■ Saved data entries
+ + + + + + +
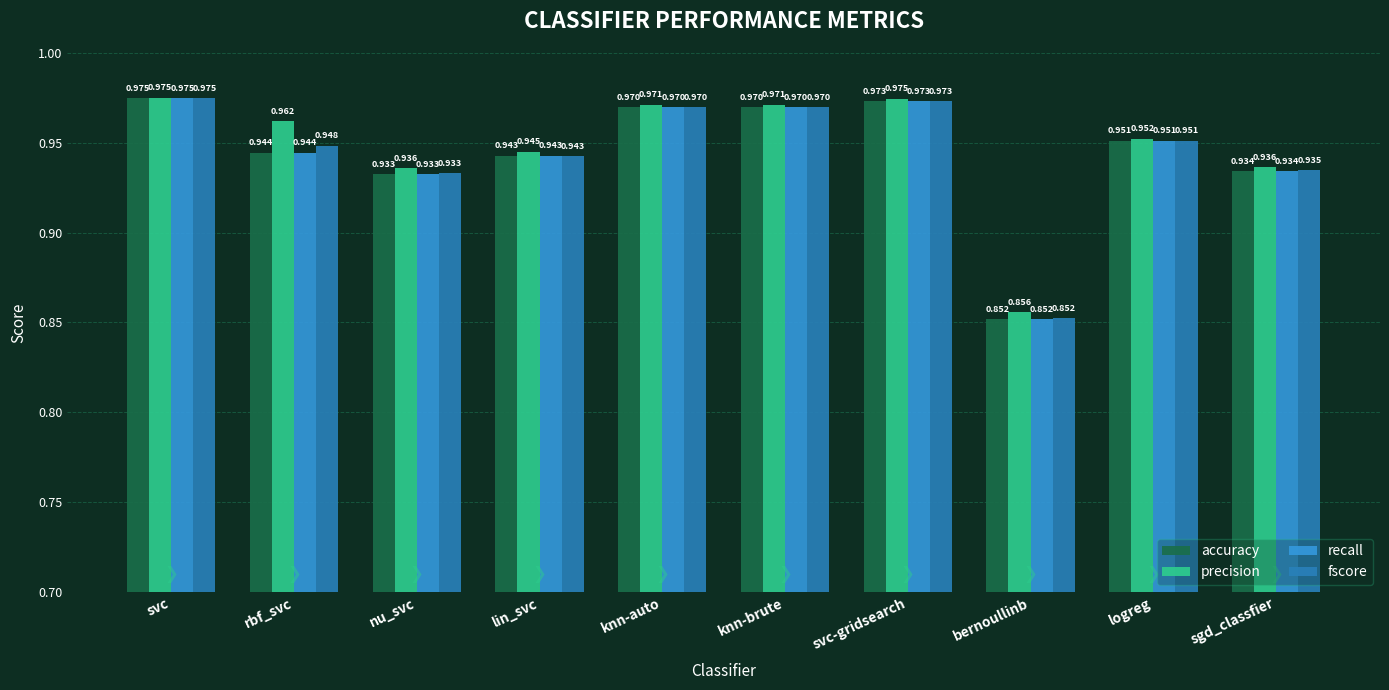

At which category is the sum across all series the highest?

svc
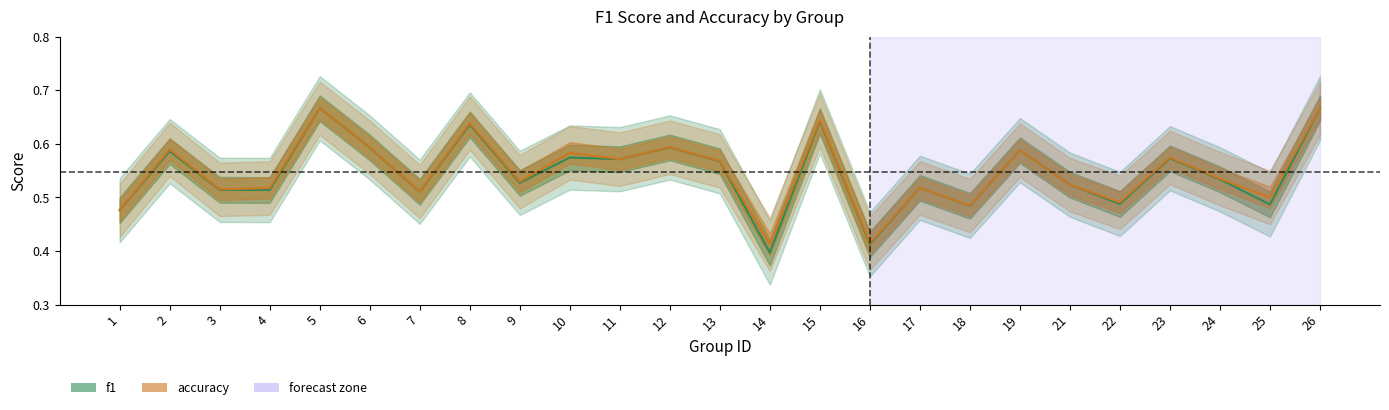

How many f1 values are between 0 and 1?

25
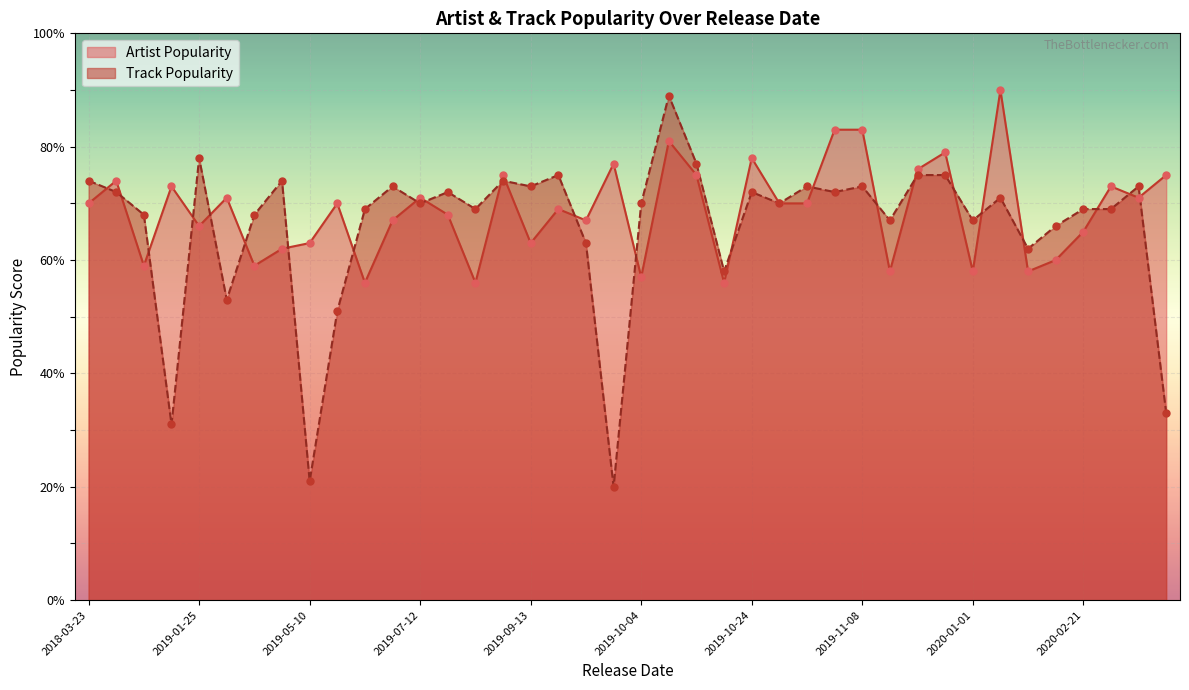

What are all the series names shown in the legend?

Artist Popularity, Track Popularity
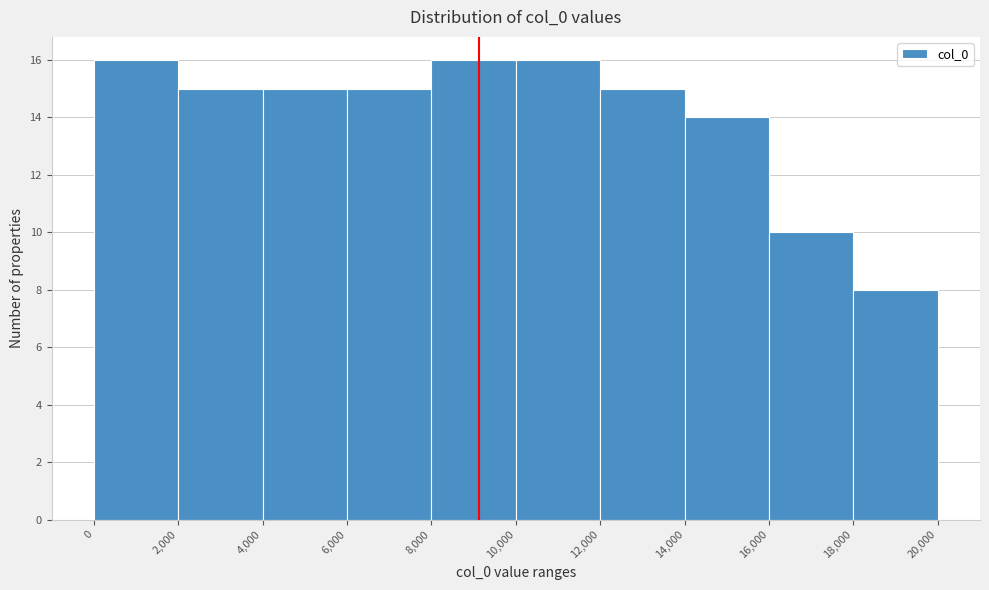

Reading left to right, list every bar in this chart as the range it spans on the x-axis followed by its height. The values are not printed on the chart, so give them approximately, as read against the axis.

0 to 2,000: 16
2,000 to 4,000: 15
4,000 to 6,000: 15
6,000 to 8,000: 15
8,000 to 10,000: 16
10,000 to 12,000: 16
12,000 to 14,000: 15
14,000 to 16,000: 14
16,000 to 18,000: 10
18,000 to 20,000: 8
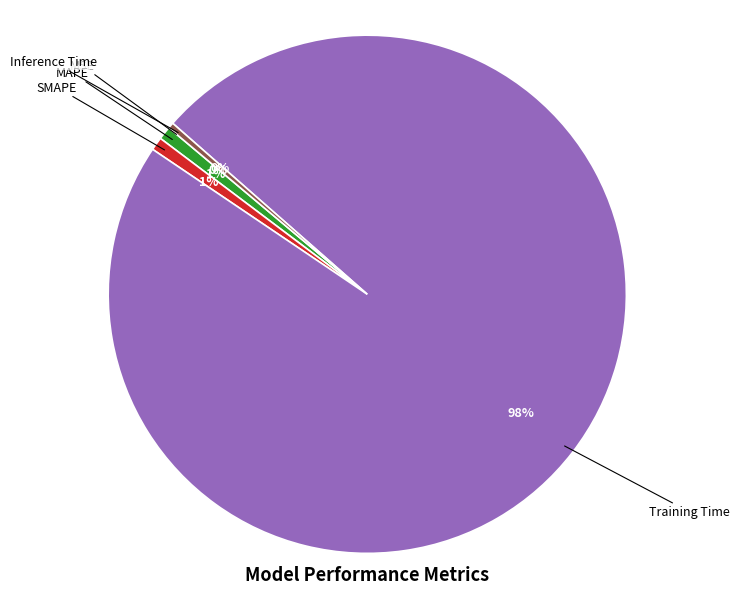

What is the majority slice?

Training Time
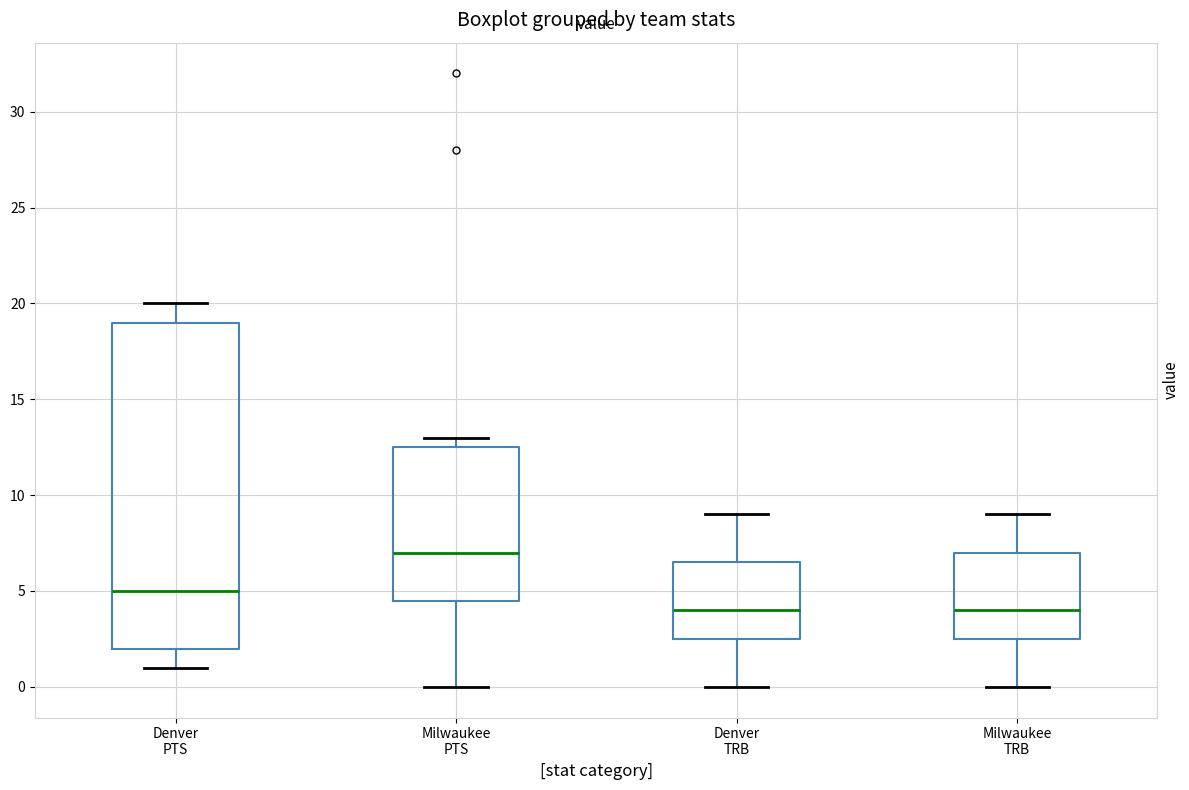

Where does the upper whisker of the box for Milwaukee TRB end on the y-axis? The values are not printed on the chart, so give them approximately, as read against the axis.

9.0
+ + + + + + +
Reproduce all of the material above line for line without changing a word, and omit the pictures.

■ EXERCISE OUTPUT
At which category is the sum across all series the highest?

svc

How many f1 values are between 0 and 1?

25

What are all the series names shown in the legend?

Artist Popularity, Track Popularity

Reading left to right, list every bar in this chart as the range it spans on the x-axis followed by its height. The values are not printed on the chart, so give them approximately, as read against the axis.

0 to 2,000: 16
2,000 to 4,000: 15
4,000 to 6,000: 15
6,000 to 8,000: 15
8,000 to 10,000: 16
10,000 to 12,000: 16
12,000 to 14,000: 15
14,000 to 16,000: 14
16,000 to 18,000: 10
18,000 to 20,000: 8

What is the majority slice?

Training Time

Where does the upper whisker of the box for Milwaukee TRB end on the y-axis? The values are not printed on the chart, so give them approximately, as read against the axis.

9.0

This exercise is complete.